Tahapan kemajuan fisik pembangunan dicantumkan dalam rekomendasi ekspor yang diterbitkan oleh menteri yang menyelenggarakan urusan pemerintahan di bidang energi dan sumber daya mineral.
Namun demikian, jika mengacu pada aturan sebelumnya, PTFI seharusnya dibebaskan tarif bea keluar karena pembangunan proyek smelter telah melebihi 50%. Pasalnya, progres pembangunan smelter tembaga baru milik PT Freeport Indonesia di Gresik, Jawa Timur, hingga akhir Juli 2023 dilaporkan telah mencapai 75%.
Sesuai Izin Usaha Pertambangan Khusus (IUPK) yang diberikan pemerintah untuk PTFI, bea keluar merujuk pada PMK 164 Tahun 2018. Berikut ketentuannya:
- Tahap I dalam hal tingkat kemajuan fisik pembangunan sampai dengan 30 (tiga puluh persen) dari total pembangunan, maka perusahaan akan dikenakan bea keluar 5%.

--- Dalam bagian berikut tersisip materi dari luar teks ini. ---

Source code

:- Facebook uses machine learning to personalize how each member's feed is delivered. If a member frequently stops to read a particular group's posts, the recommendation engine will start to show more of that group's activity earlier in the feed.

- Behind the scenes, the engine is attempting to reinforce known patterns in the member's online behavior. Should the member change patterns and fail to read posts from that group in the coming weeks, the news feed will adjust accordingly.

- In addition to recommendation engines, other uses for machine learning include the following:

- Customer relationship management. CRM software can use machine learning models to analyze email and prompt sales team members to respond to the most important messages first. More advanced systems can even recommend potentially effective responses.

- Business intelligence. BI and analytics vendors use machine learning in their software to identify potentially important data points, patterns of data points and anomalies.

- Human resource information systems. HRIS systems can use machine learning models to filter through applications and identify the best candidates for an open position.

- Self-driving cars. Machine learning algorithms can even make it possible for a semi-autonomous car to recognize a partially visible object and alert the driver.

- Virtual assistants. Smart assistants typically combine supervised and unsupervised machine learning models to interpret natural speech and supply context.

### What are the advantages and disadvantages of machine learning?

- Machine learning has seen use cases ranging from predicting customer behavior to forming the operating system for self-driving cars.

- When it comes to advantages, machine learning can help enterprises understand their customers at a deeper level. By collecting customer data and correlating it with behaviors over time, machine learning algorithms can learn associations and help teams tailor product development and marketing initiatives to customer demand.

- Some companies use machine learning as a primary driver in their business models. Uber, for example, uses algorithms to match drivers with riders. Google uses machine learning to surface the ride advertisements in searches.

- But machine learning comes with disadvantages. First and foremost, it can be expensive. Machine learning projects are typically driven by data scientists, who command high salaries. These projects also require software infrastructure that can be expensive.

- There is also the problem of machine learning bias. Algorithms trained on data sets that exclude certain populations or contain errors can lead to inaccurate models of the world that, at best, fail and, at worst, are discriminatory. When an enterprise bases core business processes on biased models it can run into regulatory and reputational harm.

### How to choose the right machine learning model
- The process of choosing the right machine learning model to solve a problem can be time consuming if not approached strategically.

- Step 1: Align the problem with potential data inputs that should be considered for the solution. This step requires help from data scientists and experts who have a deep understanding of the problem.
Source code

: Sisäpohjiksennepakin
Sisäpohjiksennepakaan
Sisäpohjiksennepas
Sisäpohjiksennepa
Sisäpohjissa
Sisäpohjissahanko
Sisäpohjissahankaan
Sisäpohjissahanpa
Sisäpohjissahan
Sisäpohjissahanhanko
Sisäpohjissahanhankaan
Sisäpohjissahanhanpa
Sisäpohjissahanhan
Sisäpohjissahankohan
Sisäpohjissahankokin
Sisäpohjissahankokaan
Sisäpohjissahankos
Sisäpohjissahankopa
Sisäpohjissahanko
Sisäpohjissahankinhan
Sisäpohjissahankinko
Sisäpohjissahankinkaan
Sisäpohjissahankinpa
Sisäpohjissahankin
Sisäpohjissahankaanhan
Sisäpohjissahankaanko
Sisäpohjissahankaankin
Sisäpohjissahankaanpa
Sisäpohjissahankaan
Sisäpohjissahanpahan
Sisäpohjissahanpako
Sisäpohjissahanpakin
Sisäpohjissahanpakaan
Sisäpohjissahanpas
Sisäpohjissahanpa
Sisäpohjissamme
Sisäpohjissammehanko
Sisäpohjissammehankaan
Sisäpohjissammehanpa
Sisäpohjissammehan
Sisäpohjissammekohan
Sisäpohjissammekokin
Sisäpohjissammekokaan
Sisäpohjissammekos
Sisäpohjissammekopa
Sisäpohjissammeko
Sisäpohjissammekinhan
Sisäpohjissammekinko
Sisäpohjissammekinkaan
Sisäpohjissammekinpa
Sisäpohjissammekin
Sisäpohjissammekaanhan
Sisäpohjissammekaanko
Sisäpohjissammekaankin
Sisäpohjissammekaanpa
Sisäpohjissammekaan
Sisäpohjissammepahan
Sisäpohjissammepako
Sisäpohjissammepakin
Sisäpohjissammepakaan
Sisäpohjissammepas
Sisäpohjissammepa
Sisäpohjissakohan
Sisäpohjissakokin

- Tahap II, dalam hal tingkat kemajuan fisik pembangunan lebih dari 30% (tiga puluh persen) sampai dengan 50% (lima puluh persen) dari total pembangunan, akan dikenakan bea keluar 2,5%.
- Tahap III, dalam hal tingkat kemajuan fisik pembangunan lebih dari 50% (lima puluh persen) dari total pembangunan dikenakan bea keluar 0%.
Proyek smelter tembaga senilai US$ 3 miliar ini ditargetkan beroperasi pada Mei 2024 mendatang.
Smelter yang digadang-gadang sebagai smelter single line atau satu jalur terbesar di dunia ini diklaim mampu menyerap konsentrat tembaga sebanyak 1,7 juta ton per tahun. Nantinya, produk katoda tembaga yang dihasilkan bisa mencapai 600 ribu ton per tahun.
Selain menghasilkan produk katoda tembaga, smelter ini nantinya akan menghasilkan produk sampingan diantaranya produk yang terkandung dalam lumpur anoda yakni emas dan perak murni sebanyak 6 ribu ton per tahun.